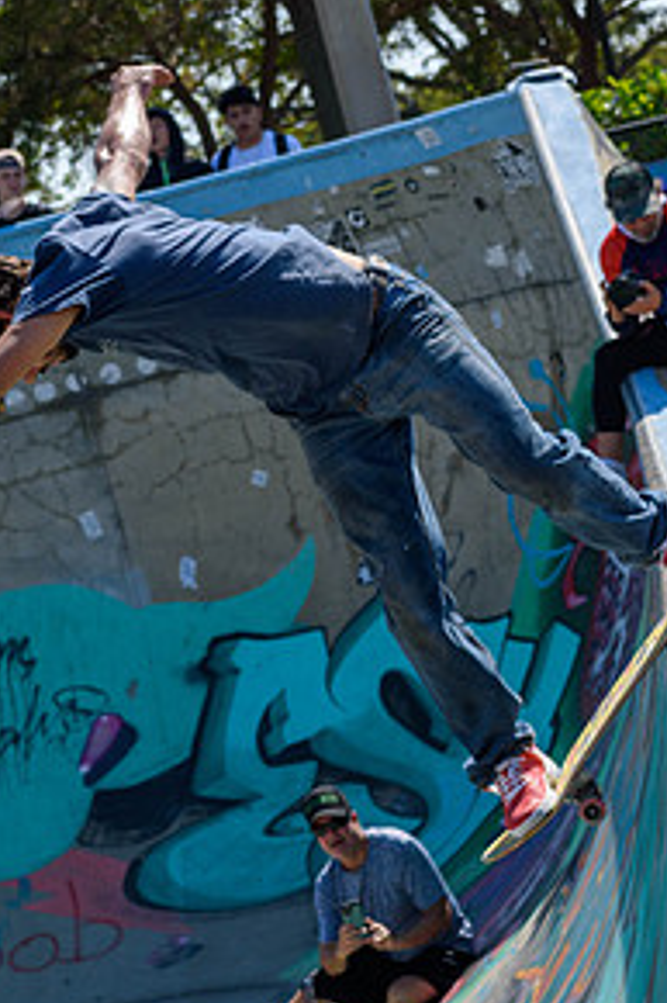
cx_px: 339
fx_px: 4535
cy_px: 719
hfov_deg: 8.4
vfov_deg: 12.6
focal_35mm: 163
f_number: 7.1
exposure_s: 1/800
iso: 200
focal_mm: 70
---
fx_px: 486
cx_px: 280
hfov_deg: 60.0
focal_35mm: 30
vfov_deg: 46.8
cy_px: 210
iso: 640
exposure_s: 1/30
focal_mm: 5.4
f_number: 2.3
---
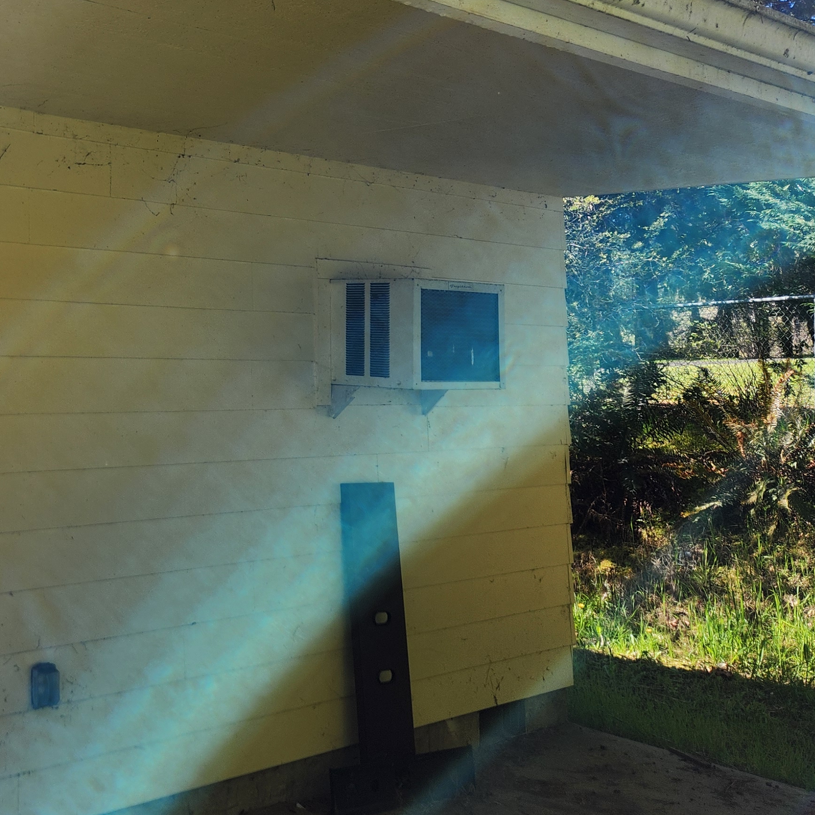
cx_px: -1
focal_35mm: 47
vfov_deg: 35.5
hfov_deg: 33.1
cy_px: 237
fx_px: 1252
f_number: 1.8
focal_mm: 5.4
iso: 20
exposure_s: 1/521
---
TO DO:
Of the entries above, repeat exactly the lines between the line with "fx_px: 4535" and the line with "focal_mm: 70", inclusive, and no others.

SOLUTION TO THE EXERCISE:
fx_px: 4535
cy_px: 719
hfov_deg: 8.4
vfov_deg: 12.6
focal_35mm: 163
f_number: 7.1
exposure_s: 1/800
iso: 200
focal_mm: 70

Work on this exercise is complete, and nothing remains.